见萦如歌又是一脸憨货,朱谏男也点了点头。
“你们中土不是自好文雅么,怎么也跟那些西蛮一样,喜欢把人头挂在城墙上?”
这句话出,整个雅间,刹那寂静。
这一回,就连墨茗也是微微皱眉。仲西侯能清楚感受到,这墨家少主的身上,散出了凛冽杀气。
打破这份寂静的,是朱谏男的笑声。他狂笑过后,不免一阵咳嗽。墨茗拨开了朱谏男右侧那个美人,又是扣住了朱谏男手腕,将炁渡入他体内。
十几息后,朱谏男这才好转,左侧那美人纤纤玉手帮着轻抚胸口。
“不过告诫,不说金陵,整个临城,也不是什么阿猫阿狗都能蹦跶的。”朱谏男看了看萦如歌,最后看向了仲西侯,他面含浅笑,问,“仲城主,是否?”
仲西侯与之目光对视,脸上没了笑容。几息过后,仲西侯却是从袖子都里掏出一个麻布袋子,丢给了朱谏男。
麻布袋子飞出,墨茗眼疾手快,一把抓住。
仲西侯看去墨茗,嘿嘿笑了笑:“既然墨茗老弟喜欢,那就送你了。想来,世子殿下也用不到。”
墨茗疑惑,朱谏男微微点了点头,他也就将东西从麻布袋子里头取了出来。里头,正是那块才让枫林晚的玉匠给修补的菩萨玉牌。
这块玉牌出现,朱谏男、墨茗、萦如歌,三人不由都眉头微皱。
“世子殿下说的对,临城,不是什么阿猫阿狗都能蹦跶的。孤随意溜达,不过是厌倦了一地生活,走走看看。今个儿,孤还花了五百两银子,买了两头老驴。有些东西,值钱与否,孤就看在不在意。来来来,喝酒。”
仲西侯又是举起酒杯,示意几人碰一个。朱谏男盯着仲西侯看了好一会儿,随后他第一个举杯,他之后,墨茗也好,萦如歌也好,还有那几个小娘子们,这才举杯。
之后,这雅间里头又是玩起了行酒令。这一回,无聊一夜的花少红,终于找到了乐子。什么骰子、传鼓玩得不亦乐乎,唯独那投壶,于他而言,实在是无趣至极。
近子时,朱谏男终于疲乏,告困离去。萦如歌以楼里太闷,外出透气,也离开了香满楼。而花少红,贪杯之后独占一榻,呼呼大睡。
墨茗让侍从们可歇息去,也让楼里的人搀扶人的酒伴娘子回屋。
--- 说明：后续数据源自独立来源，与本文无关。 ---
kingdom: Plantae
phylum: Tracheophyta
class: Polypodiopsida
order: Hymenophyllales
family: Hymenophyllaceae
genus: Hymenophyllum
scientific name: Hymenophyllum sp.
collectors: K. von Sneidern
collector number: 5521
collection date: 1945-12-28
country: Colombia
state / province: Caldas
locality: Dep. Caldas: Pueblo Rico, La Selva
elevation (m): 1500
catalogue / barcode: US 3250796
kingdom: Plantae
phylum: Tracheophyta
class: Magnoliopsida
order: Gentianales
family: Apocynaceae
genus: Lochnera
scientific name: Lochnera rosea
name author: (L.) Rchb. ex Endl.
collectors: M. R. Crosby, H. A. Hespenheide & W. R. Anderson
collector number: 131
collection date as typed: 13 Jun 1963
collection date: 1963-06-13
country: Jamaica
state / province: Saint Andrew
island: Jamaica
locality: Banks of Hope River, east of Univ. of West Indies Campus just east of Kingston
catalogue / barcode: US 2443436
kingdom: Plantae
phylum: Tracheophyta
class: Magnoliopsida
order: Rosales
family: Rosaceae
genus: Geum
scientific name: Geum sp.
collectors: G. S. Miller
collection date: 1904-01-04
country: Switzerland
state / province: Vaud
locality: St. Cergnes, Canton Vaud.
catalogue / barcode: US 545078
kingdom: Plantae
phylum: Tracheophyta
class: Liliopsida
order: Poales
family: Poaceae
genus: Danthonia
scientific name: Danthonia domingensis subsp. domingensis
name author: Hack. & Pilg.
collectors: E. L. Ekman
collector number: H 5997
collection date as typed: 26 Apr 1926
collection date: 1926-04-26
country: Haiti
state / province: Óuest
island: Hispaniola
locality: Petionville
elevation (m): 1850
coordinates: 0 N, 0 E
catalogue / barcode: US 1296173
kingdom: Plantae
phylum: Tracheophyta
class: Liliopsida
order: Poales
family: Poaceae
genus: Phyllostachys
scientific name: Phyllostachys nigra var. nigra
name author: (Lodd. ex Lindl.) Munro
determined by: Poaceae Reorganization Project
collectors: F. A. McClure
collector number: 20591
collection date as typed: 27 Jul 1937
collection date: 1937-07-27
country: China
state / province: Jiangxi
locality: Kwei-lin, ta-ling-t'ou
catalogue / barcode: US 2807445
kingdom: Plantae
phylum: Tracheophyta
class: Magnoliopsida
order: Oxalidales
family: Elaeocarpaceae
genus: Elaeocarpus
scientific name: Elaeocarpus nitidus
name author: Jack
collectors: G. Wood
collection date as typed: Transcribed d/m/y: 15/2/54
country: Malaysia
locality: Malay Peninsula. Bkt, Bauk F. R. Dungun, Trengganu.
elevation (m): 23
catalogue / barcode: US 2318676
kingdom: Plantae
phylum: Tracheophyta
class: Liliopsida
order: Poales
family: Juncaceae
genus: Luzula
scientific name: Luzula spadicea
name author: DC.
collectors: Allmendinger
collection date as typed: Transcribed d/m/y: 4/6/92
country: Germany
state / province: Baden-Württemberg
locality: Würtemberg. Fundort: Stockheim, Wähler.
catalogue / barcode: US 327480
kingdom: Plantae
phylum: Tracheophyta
而那个春熙花魁,更是头靠仲西侯的大腿,俨然睡熟。本有侍从打算叫醒,却被仲西侯阻止。
楼里的喧嚣渐缓,乐师的乐曲也变得轻柔,雅间里还清醒的二人,则都靠在榻背上,看去窗外的秦淮夜色。
“烟笼寒水月笼沙,夜泊秦淮近酒家。商女不知亡国恨,隔江犹唱后-庭花。”墨茗突然念了这首被传为“夜泊秦淮”的《泊秦淮》,他笑脸看向仲西侯,“仲大侠,当真令人难以看透。”
仲西侯打了个哈欠,又是笑了笑:“彼此彼此,孤所求,颇为明了。却是不知,少庄主,所求多大?”
“一屋一床,一妻一女,便是一切所求。”
仲西侯点了点头,却是给墨茗补充了一句:“不成,那得俩屋俩床。女儿大了,不好同你们夫妇睡在一块儿。那也不成,得三屋,毕竟偶然有客人来,住客栈驿馆,不像样子。也不对,如果又多了个孩子,那屋子也得多,仆人也得加······”
看仲西侯神神叨叨,墨茗不由哈哈大笑:“所以,侯爷,他们是这般称呼仲城主,对吧?所以,侯爷,你最初孤身来金陵,就买下了这般大的一间宅子,就是怕屋子不够么?”
“是也不是,孤对宅子有些情节。”
墨茗点了点头,随后起身伸了个懒腰:“时候不早了,我也该回去歇息了。这小兄弟,不如就由我替仲城主送回李府。美人在怀,侯爷就莫要负了这好春光了。”
仲西侯看了眼酣睡的花少红,却是露出犹豫之色。
墨茗自然观察到仲西侯看去花少红的时候,更关注的是花少红用作枕头的黑色布袋,他嘿嘿笑了笑:“纵然里头是无双宝贝,我墨茗,也不会趁人之虚。这点读书人傲骨,还是有的。”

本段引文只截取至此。